- _What to work on_
Copy out all the lines of the data precisely, omitting any pictures.

------

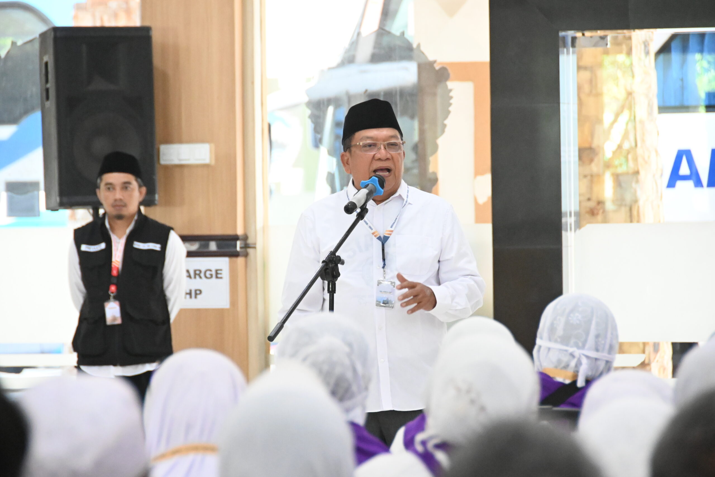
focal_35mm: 225
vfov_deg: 6.1
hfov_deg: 9.1
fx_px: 4469
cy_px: 238
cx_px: 358
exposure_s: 1/125
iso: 9000
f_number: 5.6
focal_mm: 150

------

- _Answer to this exercise_
focal_35mm: 225
vfov_deg: 6.1
hfov_deg: 9.1
fx_px: 4469
cy_px: 238
cx_px: 358
exposure_s: 1/125
iso: 9000
f_number: 5.6
focal_mm: 150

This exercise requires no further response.